## Teks Bacaan
───
PANDEGLANG, RADARBANTEN.CO.ID – Wahana Lingkungan Hidup (Walhi) Nasional turut menyoroti kondisi berkurangnya sumber mata air di daerah puncak dan lereng Gunung Karang di Kabupaten Pandeglang.
Daerah lereng Gunung Karang meliputi Kecamatan Cadasari, Pandeglang, Majasari, dan Kaduhejo.
Selain di Kabupaten Pandeglang, berkurangnya sumber mata air juga terjadi di lereng Gunung Karang di Kecamatan Ciomas, Kabupaten Serang.
Kawasan hutan lindung Gunung Karang, memiliki luas lahan 3.514,96 hektare.
Kawasan Gunung Karang itu pengelolaan oleh Perhutani, disebut sebesar 60 persen dijadikan hutan produksi.
Menurut Deputi Direktur Walhi Nasional, Mukri Friatna, untuk kawan hutan lindung Gunung Karang masih terjaga.
“Secara tutupan, hutan Gunung Karang masih sangat baik. Izin pengelolaan kawasan bagi kelompok tani dengan skema HKm (Hutan Kemasyarakatan) dan skema Kulin KK juga masih sedikit,” katanya kepada RADARBANTEN.CO.ID, Senin, 11 November 2024.
───
## Materi yang Disediakan

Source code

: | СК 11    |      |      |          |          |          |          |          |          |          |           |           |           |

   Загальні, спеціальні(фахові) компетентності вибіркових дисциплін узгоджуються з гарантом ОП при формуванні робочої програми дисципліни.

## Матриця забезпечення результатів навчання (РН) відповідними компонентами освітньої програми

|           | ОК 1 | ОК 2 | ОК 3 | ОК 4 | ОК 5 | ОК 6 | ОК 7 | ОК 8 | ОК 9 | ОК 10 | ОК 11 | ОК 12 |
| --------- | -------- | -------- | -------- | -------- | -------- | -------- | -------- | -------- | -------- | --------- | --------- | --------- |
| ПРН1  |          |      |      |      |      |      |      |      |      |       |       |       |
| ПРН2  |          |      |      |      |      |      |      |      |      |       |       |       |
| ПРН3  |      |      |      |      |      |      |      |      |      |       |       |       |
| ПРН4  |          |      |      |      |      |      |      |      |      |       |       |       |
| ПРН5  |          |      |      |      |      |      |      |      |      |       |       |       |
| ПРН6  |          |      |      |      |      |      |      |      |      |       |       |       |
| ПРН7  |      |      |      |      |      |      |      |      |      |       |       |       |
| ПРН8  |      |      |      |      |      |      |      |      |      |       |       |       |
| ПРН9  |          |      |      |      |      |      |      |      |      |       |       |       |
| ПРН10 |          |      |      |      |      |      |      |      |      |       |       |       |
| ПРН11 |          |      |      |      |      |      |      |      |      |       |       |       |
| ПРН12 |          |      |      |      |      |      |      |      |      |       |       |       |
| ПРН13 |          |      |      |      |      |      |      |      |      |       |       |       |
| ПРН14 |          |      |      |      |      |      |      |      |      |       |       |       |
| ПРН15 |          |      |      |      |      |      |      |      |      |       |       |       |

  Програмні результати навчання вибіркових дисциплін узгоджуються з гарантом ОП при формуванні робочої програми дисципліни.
───
Ulangi persis bagian teks tentang berkurangnya sumber mata air di Gunung Karang, mulai dari "PANDEGLANG, RADARBANTEN.CO.ID –" sampai dengan "Majasari, dan Kaduhejo.", termasuk kata-kata penutup tersebut. Materi di atas tidak digunakan dalam latihan ini.

## Jawaban Latihan
PANDEGLANG, RADARBANTEN.CO.ID – Wahana Lingkungan Hidup (Walhi) Nasional turut menyoroti kondisi berkurangnya sumber mata air di daerah puncak dan lereng Gunung Karang di Kabupaten Pandeglang.
Daerah lereng Gunung Karang meliputi Kecamatan Cadasari, Pandeglang, Majasari, dan Kaduhejo.